No las vemos simplemente como calentadores. Las consideramos una forma de eliminar la humedad en aquellos lugares donde se acumula.
¿Por qué funciona mejor que un calentador normal?
El moho prefiere esos lugares fríos y húmedos donde el aire permanece estancado. Los calentadores convencionales intentan calentar el aire, pero ese no es realmente el objetivo aquí. Nuestras lámparas utilizan radiación de onda corta. En lugar de calentar el aire, el calor llega directamente a los azulejos, los rejuntados y los sellantes. De esta manera, esas superficies se calientan rápidamente. Una vez que las paredes están más calientes que el punto de rocío, la condensación desaparece. Básicamente, secamos el baño rápidamente. Si las paredes permanecen secas, el moho no tiene dónde vivir. Tan simple como eso.
Detalles importantes
Utilizamos vidrio de cuarzo de alta pureza, ya que permite que el calor pase sin bloquearse. También añadimos gas halógeno a la mezcla. Esto hace que las bombillas duren más tiempo y asegura que el calor se concentre exactamente donde es necesario. Notará que alcanzan la temperatura completa casi al instante en que enciende la lámpara. No hay necesidad de esperar a que el radiador se caliente lentamente mientras uno está allí, helándose.

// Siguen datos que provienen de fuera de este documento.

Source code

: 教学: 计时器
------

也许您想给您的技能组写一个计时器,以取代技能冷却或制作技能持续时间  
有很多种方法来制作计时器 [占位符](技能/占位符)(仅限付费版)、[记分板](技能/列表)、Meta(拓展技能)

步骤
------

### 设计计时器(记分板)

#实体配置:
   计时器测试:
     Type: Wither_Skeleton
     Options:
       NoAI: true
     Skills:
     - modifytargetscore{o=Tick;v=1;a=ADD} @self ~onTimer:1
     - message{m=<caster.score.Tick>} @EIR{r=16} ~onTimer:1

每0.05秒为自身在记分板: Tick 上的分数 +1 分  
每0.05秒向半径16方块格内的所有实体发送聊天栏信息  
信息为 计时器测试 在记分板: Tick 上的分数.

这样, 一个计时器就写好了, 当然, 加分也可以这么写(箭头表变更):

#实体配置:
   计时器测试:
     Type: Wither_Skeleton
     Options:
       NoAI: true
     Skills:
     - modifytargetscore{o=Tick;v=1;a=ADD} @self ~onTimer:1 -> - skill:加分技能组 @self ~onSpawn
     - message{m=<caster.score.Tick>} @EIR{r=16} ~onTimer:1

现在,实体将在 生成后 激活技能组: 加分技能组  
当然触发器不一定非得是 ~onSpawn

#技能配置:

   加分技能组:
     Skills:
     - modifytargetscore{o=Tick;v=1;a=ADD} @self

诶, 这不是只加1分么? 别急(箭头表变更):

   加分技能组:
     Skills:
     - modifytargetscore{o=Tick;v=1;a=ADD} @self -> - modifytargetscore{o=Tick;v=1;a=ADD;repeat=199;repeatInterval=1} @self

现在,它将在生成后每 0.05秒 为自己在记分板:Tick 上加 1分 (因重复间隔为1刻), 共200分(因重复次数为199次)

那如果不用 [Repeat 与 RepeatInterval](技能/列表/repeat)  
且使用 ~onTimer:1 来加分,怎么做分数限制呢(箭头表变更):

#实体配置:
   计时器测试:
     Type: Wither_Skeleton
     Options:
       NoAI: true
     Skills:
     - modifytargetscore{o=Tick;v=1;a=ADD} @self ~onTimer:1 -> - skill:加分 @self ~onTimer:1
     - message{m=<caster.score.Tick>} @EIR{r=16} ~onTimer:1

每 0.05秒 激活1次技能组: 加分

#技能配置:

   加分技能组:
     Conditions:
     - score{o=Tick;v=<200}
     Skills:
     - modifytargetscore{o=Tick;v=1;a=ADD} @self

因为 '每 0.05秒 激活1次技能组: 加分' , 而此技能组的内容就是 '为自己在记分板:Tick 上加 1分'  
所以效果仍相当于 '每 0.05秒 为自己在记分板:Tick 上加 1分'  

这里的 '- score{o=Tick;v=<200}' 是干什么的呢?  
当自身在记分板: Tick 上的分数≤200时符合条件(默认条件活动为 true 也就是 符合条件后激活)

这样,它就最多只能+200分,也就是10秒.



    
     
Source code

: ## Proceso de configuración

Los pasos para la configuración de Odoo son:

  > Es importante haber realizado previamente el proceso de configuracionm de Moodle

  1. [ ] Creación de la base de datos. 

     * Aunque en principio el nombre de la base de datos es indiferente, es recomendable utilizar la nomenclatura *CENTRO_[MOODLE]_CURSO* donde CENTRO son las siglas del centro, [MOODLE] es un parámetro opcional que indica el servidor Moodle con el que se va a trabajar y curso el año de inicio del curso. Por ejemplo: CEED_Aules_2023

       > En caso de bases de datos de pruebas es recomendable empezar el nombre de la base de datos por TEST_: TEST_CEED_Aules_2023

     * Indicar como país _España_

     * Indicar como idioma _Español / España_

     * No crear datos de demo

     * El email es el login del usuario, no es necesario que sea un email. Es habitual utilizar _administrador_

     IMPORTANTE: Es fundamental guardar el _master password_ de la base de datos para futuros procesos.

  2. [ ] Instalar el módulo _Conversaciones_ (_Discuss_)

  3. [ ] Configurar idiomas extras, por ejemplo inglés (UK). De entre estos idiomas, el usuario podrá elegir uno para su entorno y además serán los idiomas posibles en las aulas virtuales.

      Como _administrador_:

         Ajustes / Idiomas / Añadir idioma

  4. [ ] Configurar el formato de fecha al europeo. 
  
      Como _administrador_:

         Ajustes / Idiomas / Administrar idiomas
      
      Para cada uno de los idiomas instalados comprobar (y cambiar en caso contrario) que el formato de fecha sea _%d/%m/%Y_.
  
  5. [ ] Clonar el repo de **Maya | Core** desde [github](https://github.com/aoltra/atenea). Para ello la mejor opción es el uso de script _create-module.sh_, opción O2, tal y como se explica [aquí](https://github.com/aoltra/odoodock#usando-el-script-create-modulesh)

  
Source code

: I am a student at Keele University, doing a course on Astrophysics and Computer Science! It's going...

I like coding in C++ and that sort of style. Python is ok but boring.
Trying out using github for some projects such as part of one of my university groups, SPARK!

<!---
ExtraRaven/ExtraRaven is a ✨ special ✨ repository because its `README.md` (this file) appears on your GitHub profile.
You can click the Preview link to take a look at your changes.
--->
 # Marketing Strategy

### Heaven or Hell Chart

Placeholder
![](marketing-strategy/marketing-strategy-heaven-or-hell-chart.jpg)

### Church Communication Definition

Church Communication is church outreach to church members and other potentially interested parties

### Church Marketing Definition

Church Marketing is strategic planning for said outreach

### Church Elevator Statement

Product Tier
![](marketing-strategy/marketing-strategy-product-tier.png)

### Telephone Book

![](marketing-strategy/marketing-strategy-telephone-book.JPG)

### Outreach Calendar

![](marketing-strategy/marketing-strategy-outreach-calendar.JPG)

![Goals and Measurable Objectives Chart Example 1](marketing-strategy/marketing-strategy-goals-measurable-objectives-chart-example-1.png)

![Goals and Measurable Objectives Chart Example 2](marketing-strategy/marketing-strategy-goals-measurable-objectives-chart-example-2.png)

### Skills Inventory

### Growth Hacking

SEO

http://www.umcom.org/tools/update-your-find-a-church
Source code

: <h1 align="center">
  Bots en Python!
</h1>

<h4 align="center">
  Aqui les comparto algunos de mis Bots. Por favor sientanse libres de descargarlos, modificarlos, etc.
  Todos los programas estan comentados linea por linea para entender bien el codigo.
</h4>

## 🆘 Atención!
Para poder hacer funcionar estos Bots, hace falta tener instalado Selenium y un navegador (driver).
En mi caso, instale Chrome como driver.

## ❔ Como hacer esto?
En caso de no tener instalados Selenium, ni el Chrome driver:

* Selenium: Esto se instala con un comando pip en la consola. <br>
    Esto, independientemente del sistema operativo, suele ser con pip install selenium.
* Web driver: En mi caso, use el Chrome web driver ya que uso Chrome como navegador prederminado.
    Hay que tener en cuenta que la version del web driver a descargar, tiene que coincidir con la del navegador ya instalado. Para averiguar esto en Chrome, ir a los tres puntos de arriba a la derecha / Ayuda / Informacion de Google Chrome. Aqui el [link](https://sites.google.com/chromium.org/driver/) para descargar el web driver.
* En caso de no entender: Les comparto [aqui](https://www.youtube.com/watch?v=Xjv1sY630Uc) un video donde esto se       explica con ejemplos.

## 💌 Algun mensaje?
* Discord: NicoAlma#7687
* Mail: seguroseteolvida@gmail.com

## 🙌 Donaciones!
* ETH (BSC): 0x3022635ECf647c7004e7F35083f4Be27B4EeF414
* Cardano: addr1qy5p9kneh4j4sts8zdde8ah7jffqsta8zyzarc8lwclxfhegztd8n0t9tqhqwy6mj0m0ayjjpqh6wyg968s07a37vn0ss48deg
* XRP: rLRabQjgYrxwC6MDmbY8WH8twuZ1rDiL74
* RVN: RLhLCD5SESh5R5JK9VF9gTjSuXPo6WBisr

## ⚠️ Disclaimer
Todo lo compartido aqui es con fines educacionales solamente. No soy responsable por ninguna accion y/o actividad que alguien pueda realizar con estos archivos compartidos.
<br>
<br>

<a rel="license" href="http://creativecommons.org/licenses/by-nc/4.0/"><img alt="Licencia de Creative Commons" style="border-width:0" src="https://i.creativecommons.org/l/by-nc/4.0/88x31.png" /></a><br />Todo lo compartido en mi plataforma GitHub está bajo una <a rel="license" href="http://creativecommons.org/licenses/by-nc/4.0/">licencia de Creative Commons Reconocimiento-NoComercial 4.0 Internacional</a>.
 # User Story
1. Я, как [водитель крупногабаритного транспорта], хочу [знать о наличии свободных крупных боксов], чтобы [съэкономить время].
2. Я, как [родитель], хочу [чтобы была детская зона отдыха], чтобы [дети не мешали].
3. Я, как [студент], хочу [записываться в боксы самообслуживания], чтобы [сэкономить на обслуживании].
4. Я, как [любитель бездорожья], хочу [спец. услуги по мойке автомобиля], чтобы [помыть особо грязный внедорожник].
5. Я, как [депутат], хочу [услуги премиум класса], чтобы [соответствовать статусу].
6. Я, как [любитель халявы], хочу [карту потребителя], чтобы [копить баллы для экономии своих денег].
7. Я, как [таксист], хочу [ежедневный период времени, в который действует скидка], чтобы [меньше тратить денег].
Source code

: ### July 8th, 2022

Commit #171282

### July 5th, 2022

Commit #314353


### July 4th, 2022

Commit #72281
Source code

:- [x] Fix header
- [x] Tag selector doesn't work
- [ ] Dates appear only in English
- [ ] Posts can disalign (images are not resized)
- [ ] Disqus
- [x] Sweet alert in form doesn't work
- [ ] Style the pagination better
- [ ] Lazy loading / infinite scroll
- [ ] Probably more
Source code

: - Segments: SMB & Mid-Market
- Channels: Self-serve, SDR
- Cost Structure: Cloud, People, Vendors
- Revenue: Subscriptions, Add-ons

Dado que estas lámparas se calientan muy rápido, sus carcasas están diseñadas para resistir altas temperaturas. No tiene que preocuparse por que el plástico se deforme o que su superficie cambie de color con el tiempo.
Cómo usarlas correctamente
Si quiere que esto funcione, no basta con dirigirlas hacia cualquier lugar. Dirígalas hacia los “puntos fríos”, generalmente las esquinas de la habitación o donde las paredes se unen al techo. Allí es donde el moho suele aparecer.
Además, un consejo profesional: conecte las lámparas a un temporizador o a un sensor de humedad. Encenderlas durante 15 minutos después de ducharse es mucho más efectivo que dejarlas encendidas a baja potencia durante una hora. Quiere tener ese impulso rápido de calor para secar todo rápidamente y detener el ciclo del moho de una vez por todas.